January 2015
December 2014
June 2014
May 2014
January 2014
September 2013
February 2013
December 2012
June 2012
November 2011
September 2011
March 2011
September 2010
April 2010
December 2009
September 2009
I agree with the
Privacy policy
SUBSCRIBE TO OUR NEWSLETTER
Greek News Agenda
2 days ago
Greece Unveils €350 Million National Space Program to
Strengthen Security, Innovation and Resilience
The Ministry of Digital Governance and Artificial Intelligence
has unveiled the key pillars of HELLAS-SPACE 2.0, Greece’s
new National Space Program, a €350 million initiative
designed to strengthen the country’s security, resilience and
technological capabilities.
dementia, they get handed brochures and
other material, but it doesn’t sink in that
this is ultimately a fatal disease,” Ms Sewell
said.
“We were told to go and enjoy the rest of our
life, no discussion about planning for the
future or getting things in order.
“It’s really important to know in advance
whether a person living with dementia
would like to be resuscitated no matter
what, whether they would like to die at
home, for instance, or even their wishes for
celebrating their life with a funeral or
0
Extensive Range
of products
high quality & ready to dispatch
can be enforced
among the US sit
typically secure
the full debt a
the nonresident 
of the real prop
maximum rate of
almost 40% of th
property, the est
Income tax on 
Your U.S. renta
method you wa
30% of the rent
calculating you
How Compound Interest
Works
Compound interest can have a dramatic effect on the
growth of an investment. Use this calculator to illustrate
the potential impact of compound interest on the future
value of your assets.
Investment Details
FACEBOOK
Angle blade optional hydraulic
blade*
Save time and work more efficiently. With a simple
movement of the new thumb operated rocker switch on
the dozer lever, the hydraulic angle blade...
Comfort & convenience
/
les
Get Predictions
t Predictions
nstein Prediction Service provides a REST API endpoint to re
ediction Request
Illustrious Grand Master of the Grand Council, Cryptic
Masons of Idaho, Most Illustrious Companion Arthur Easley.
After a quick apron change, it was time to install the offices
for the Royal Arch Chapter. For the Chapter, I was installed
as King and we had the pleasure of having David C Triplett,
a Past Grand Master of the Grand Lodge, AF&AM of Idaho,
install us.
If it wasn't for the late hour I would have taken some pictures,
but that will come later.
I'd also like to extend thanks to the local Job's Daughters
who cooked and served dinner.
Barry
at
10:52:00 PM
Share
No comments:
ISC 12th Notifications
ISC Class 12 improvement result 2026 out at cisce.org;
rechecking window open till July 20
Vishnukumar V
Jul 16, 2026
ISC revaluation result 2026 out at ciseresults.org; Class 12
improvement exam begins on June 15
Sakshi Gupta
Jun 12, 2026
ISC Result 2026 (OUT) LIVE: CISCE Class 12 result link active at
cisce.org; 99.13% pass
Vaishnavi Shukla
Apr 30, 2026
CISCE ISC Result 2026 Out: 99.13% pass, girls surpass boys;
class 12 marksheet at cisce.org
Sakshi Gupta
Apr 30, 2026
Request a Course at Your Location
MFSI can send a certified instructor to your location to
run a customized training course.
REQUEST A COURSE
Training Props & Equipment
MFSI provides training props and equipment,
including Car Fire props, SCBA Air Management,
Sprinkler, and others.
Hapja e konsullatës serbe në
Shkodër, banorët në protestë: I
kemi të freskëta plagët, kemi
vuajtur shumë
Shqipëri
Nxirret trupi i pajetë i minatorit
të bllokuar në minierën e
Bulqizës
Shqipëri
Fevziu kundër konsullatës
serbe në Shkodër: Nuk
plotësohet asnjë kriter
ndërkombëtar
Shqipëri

^^^^^^^^^^^^^^^^

• **Assignment**: Produce an identical printout of the material above.

• **Final answer**:
January 2015
December 2014
June 2014
May 2014
January 2014
September 2013
February 2013
December 2012
June 2012
November 2011
September 2011
March 2011
September 2010
April 2010
December 2009
September 2009
I agree with the
Privacy policy
SUBSCRIBE TO OUR NEWSLETTER
Greek News Agenda
2 days ago
Greece Unveils €350 Million National Space Program to
Strengthen Security, Innovation and Resilience
The Ministry of Digital Governance and Artificial Intelligence
has unveiled the key pillars of HELLAS-SPACE 2.0, Greece’s
new National Space Program, a €350 million initiative
designed to strengthen the country’s security, resilience and
technological capabilities.
dementia, they get handed brochures and
other material, but it doesn’t sink in that
this is ultimately a fatal disease,” Ms Sewell
said.
“We were told to go and enjoy the rest of our
life, no discussion about planning for the
future or getting things in order.
“It’s really important to know in advance
whether a person living with dementia
would like to be resuscitated no matter
what, whether they would like to die at
home, for instance, or even their wishes for
celebrating their life with a funeral or
0
Extensive Range
of products
high quality & ready to dispatch
can be enforced
among the US sit
typically secure
the full debt a
the nonresident 
of the real prop
maximum rate of
almost 40% of th
property, the est
Income tax on 
Your U.S. renta
method you wa
30% of the rent
calculating you
How Compound Interest
Works
Compound interest can have a dramatic effect on the
growth of an investment. Use this calculator to illustrate
the potential impact of compound interest on the future
value of your assets.
Investment Details
FACEBOOK
Angle blade optional hydraulic
blade*
Save time and work more efficiently. With a simple
movement of the new thumb operated rocker switch on
the dozer lever, the hydraulic angle blade...
Comfort & convenience
/
les
Get Predictions
t Predictions
nstein Prediction Service provides a REST API endpoint to re
ediction Request
Illustrious Grand Master of the Grand Council, Cryptic
Masons of Idaho, Most Illustrious Companion Arthur Easley.
After a quick apron change, it was time to install the offices
for the Royal Arch Chapter. For the Chapter, I was installed
as King and we had the pleasure of having David C Triplett,
a Past Grand Master of the Grand Lodge, AF&AM of Idaho,
install us.
If it wasn't for the late hour I would have taken some pictures,
but that will come later.
I'd also like to extend thanks to the local Job's Daughters
who cooked and served dinner.
Barry
at
10:52:00 PM
Share
No comments:
ISC 12th Notifications
ISC Class 12 improvement result 2026 out at cisce.org;
rechecking window open till July 20
Vishnukumar V
Jul 16, 2026
ISC revaluation result 2026 out at ciseresults.org; Class 12
improvement exam begins on June 15
Sakshi Gupta
Jun 12, 2026
ISC Result 2026 (OUT) LIVE: CISCE Class 12 result link active at
cisce.org; 99.13% pass
Vaishnavi Shukla
Apr 30, 2026
CISCE ISC Result 2026 Out: 99.13% pass, girls surpass boys;
class 12 marksheet at cisce.org
Sakshi Gupta
Apr 30, 2026
Request a Course at Your Location
MFSI can send a certified instructor to your location to
run a customized training course.
REQUEST A COURSE
Training Props & Equipment
MFSI provides training props and equipment,
including Car Fire props, SCBA Air Management,
Sprinkler, and others.
Hapja e konsullatës serbe në
Shkodër, banorët në protestë: I
kemi të freskëta plagët, kemi
vuajtur shumë
Shqipëri
Nxirret trupi i pajetë i minatorit
të bllokuar në minierën e
Bulqizës
Shqipëri
Fevziu kundër konsullatës
serbe në Shkodër: Nuk
plotësohet asnjë kriter
ndërkombëtar
Shqipëri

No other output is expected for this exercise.